Turning: Writing into Poetry

21 09 2009

zapruder

In “Off the Shelf: Finding the Pieces that Turn Writing into Poetry,” a recent essay in The Los Angeles Times, poet Matthew Zapruder looks back over his own development as a poet, and over large swaths of poetic history, to try to answer the question: what is it that makes a poem a poem?

Of central importance to Zapruder’s essay is the fact that poetic form–in an age in which many, many great poems have been written in free verse–does not offer a satisfactory answer to Zapruder’s question.  Zapruder thus looks elsewhere for his answer, and he finds it in the movements and leaps of poetry:

“Poetry at its most basic level is about the movement of the mind. This is why it is translatable, even from a language such as Chinese, which has very little in common with English. What can be translated is the leap from one thought to another: what I call the associative movement particular to poetry.
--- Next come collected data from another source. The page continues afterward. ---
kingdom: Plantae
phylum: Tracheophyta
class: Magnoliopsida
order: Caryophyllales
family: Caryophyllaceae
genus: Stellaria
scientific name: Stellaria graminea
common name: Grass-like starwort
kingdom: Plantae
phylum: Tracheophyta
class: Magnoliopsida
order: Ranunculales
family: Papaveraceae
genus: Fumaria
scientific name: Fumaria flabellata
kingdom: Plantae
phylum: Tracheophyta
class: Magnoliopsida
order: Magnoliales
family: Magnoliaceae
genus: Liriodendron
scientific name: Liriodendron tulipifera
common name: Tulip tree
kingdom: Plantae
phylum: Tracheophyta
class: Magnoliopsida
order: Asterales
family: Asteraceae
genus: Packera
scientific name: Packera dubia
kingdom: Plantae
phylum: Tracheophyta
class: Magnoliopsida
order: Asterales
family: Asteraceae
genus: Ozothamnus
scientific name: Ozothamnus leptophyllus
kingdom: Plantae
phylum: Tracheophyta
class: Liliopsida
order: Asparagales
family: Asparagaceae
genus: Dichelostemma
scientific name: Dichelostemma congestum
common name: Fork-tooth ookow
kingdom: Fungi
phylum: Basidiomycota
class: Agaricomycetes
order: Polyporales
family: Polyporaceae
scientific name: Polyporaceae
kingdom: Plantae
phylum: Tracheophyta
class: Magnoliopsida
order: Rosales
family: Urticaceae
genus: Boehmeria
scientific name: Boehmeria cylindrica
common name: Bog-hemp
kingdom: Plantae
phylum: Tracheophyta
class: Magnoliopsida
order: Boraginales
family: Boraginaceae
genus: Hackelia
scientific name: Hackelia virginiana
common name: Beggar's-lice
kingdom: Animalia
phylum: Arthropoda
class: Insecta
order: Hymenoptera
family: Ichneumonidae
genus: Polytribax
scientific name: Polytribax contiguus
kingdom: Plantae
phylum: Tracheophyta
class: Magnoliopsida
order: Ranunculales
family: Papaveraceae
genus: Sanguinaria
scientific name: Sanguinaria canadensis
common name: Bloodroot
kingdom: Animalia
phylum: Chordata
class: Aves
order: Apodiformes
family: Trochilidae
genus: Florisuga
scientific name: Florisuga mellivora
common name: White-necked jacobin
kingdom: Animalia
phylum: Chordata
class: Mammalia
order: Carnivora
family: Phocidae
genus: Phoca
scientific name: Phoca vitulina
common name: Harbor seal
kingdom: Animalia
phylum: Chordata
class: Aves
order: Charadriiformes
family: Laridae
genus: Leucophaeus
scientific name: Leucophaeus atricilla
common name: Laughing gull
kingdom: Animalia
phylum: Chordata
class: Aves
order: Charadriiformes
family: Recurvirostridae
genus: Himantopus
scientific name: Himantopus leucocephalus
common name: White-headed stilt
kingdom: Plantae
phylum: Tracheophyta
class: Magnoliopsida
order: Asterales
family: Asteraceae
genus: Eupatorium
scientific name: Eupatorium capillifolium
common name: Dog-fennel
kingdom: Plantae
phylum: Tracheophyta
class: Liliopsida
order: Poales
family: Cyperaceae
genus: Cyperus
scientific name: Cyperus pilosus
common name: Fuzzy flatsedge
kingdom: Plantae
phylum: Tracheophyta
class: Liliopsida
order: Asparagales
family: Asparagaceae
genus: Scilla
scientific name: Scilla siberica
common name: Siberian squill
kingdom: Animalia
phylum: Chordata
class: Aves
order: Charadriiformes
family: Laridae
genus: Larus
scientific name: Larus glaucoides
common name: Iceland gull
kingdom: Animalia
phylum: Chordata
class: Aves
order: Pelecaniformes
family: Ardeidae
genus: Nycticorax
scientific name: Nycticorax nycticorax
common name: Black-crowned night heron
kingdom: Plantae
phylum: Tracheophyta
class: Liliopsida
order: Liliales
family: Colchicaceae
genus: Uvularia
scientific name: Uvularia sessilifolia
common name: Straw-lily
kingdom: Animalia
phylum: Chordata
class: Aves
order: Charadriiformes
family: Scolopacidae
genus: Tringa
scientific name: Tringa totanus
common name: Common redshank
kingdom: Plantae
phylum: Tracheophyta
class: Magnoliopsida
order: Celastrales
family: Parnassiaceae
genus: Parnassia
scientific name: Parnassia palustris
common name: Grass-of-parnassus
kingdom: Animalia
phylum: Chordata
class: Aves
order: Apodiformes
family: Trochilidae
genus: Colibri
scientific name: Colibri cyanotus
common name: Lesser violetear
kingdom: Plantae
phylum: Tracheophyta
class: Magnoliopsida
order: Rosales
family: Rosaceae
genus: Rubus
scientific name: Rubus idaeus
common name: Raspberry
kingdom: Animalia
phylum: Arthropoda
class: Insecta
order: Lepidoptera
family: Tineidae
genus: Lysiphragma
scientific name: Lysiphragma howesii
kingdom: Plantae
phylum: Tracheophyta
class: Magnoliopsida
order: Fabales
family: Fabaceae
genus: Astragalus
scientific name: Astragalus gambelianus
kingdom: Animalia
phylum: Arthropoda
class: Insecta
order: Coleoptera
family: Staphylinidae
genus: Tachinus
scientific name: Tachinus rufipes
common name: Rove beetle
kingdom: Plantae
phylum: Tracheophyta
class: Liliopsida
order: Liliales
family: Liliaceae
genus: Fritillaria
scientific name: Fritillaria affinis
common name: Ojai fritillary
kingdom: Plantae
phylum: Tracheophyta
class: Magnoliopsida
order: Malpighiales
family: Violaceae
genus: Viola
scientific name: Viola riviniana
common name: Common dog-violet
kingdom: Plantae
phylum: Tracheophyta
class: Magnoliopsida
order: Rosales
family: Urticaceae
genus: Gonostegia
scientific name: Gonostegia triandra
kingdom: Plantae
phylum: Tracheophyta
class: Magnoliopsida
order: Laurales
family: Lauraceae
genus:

That leap, that movement, is what makes poetry poetry.”

Zapruder’s essay is worth reading for many reasons–it’s personal and engaging.  However, here, I want to focus on why readers of this blog might be interested in reading Zapruder’s essay: it very clearly jibes with the thinking taking place in Structure & Surprise: Engaging Poetic Turns, and on this blog.  Zapruder’s ideas about how something essential to poetry might be found in a poem’s non-formal leaps and movements at least is very much like what is argued in “Poetic Structure and Poetic Form: The Necessary Differentiation.”

Concomitantly, those interested in Zapruder’s ideas in “Off the Shelf” might also be interested in exploring a bit this blog (including the post “What Is Poetry?”) to see some of the work that has taken place to make explicit some of the exciting and energizing leaps and turns that are a big part of the heart of the mystery of what poetry is.